Simple Moving Average Crossover Strategy
The moving averages by themselves will give you a great roadmap for trading the markets. But what about moving average crossovers as a trigger for entering and closing trades. Let me take a clear stance on this one and say I'm not a fan for this strategy. First the moving average by itself is a lagging indicator, now you layer in the idea that you have to wait for a lagging indicator to cross another lagging indicator is just too much delay for me. If you look around the web one of the most popular simple moving averages to use with a crossover strategy is the 50 and 200 day. When the 50 simple moving average crosses above the 200 simple moving average it generates a golden cross. Conversely, when the 50 simple moving average crosses beneath the 200 simple moving average it creates a death cross. I only mention this so you are aware of the setup, which maybe applicable for long-term investing. Since Tradingsim focuses on day trading let me at least run through some basic crossover strategies.

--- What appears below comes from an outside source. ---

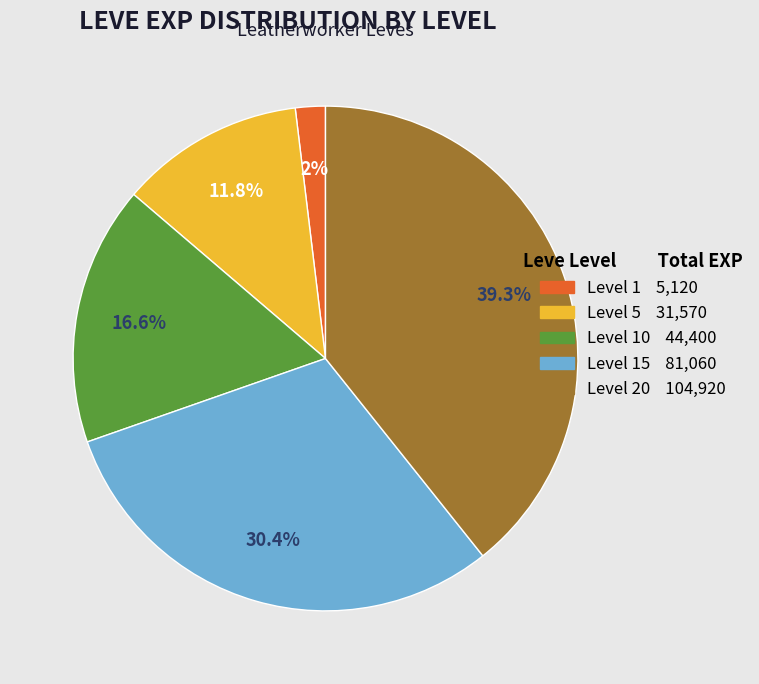

Count the number of slices in the pie.

5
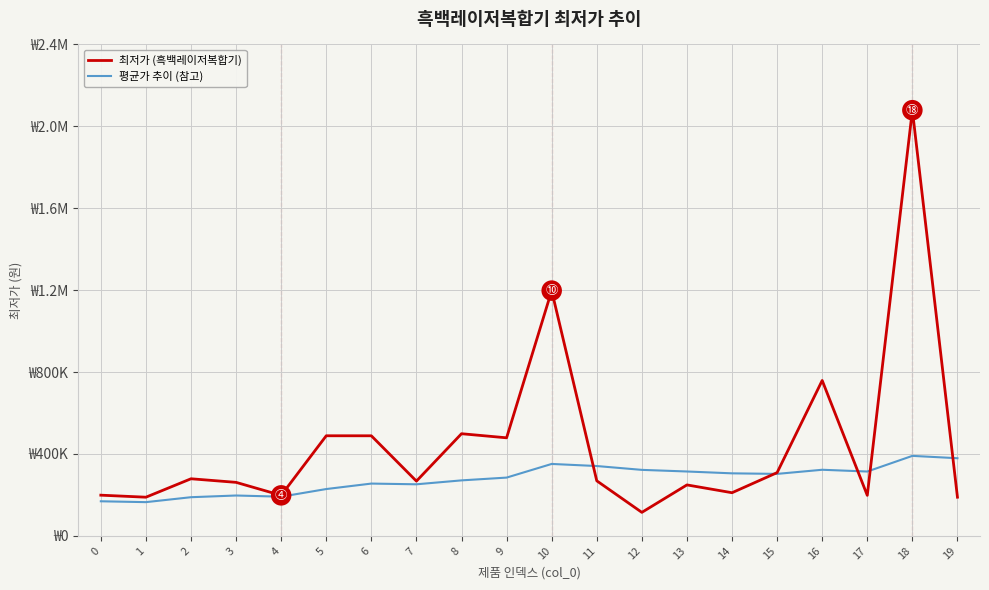

What are all the series names shown in the legend?

최저가 (흑백레이저복합기), 평균가 추이 (참고)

Moving Average Crossovers and Day Trading
Two Simple Moving Average Crossover
Early on in my trading career and when I say early I mean the first few months, I had the bright of idea of using a moving average strategy to bring me new found wealth. I settled on the 5 and 10 period SMAs and simply bought as the 5 crossed above the 10 and sold short when the 5 crossed below the 10. I thought I was really advanced when I decided to not just use this system blindly, but to run this analysis on stocks that had the best results. As you can imagine over the long haul I began to lose money. I am getting off topic, I think I already made it clear I'm not a fan of moving average crossovers. So, let's talk through using two simple averages. The first thing to know is you want to pick two moving averages the are somehow related to each other. For example, 10 is half of 20. Or the 50 and 200 are the most popular moving averages for longer term investors. The second thing is coming to understand the trigger for trading with moving average crossovers. A buy or sell signal is triggered once the smaller moving average crosses above or below the larger moving average.
Buying on a Cross Up
In the below charting example of Apple from 4/9/2013 Apple the 10 period SMA crossed above the 20 period SMA. You will notice that the stock had a nice intraday run from $424 up to $428.50
Isn't that just a beautiful chart? The 10 period SMA is the red line and the blue is the 20 period. In this example you would have bought once the red line closed above the blue which would have given you an entry point slightly above $424.
Selling a Cross Down
Let's take a look when a sell action is triggered. In this example a sell action was triggered when the stock gapped down on 4/15/2013.
Now in both of these examples you will notice how the stock conveniently went in the desired direction with very little friction. Well this is the furthest thing from reality. If you look at moving average crossovers on any symbol you will notice more false and sideways signals than high return ones. This is because most of the time stocks on the surface move in a random pattern. Remember people, it is the job of the big money players to fake you out at every turn in order to separate you from your money. With the rise of hedge funds and automated trading systems, for every clean crossover play I find, I can probably show you another dozen or more that don't play out well. This again is why I do not recommend the crossover strategy as a true means for making money day trading the markets.
If you haven't already figured it out, the simple moving average is not an indicator you can use as a standalone trigger. Now, that doesn't mean that the indicator can't be a great tool for monitoring the direction of a trend or helping you determine when the market is getting tired after an impulsive move. Think if the SMA as a very basic compass. If you want detailed coordinates you will need other tools, but you at least have an idea of where you are headed.